JOB :: Would you please return the lines of the entries below starting at the line that has "que sucedió entre" and ending at the line that has "EL RESULTADO FINAL", both included, exactly as they are?

------

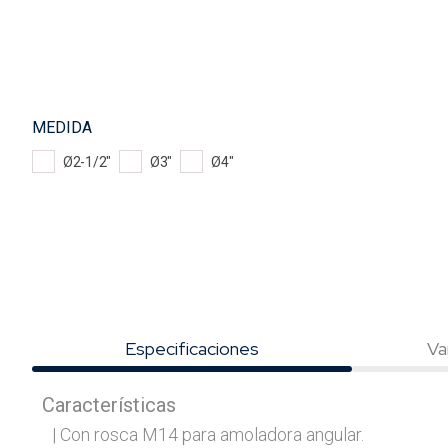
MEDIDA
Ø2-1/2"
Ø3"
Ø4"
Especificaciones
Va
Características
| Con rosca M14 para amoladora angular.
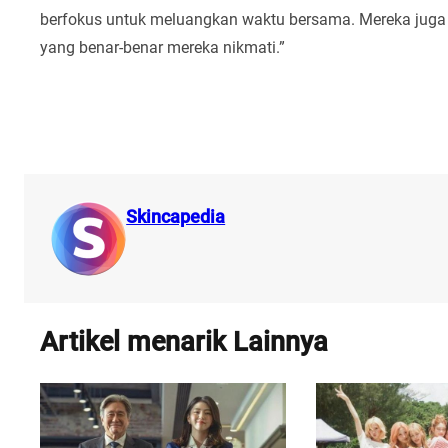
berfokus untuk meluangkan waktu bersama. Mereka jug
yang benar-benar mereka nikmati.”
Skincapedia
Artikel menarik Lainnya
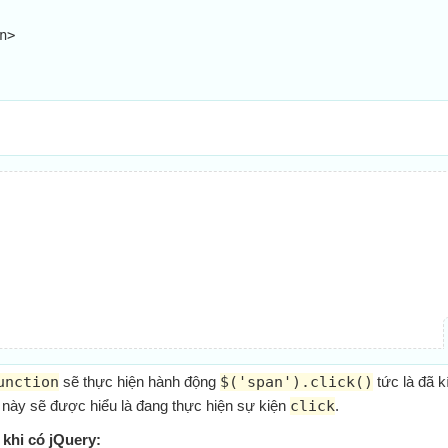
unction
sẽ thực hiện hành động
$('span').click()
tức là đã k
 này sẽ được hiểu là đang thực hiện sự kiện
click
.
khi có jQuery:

------

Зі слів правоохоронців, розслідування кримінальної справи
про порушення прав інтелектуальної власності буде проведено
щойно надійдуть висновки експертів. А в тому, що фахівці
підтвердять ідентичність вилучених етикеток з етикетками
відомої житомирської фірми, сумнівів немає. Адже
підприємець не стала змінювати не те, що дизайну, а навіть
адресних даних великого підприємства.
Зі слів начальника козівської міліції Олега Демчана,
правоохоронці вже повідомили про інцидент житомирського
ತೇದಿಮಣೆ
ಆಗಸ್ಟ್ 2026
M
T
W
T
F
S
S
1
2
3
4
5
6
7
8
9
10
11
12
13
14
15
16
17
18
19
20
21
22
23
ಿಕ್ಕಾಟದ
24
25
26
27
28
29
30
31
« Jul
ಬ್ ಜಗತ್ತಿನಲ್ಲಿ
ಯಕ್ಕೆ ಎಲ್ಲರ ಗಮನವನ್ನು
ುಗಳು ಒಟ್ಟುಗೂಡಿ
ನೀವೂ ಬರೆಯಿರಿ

------

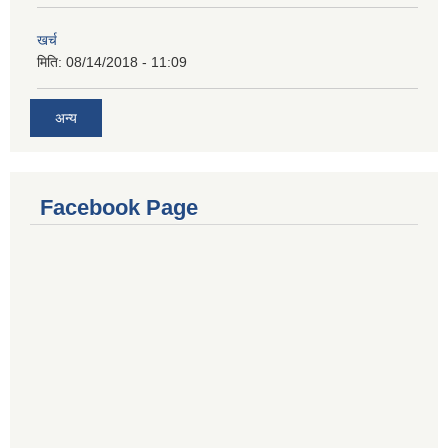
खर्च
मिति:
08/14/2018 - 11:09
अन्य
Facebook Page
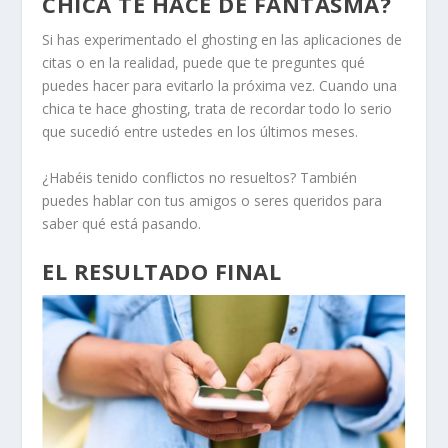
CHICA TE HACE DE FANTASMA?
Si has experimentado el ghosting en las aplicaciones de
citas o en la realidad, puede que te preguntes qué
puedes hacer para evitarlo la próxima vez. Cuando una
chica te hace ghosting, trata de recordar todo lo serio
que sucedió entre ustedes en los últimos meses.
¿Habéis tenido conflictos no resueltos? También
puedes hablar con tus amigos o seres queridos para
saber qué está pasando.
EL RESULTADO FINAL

------

WRITTEN RESPONSE ::
que sucedió entre ustedes en los últimos meses.
¿Habéis tenido conflictos no resueltos? También
puedes hablar con tus amigos o seres queridos para
saber qué está pasando.
EL RESULTADO FINAL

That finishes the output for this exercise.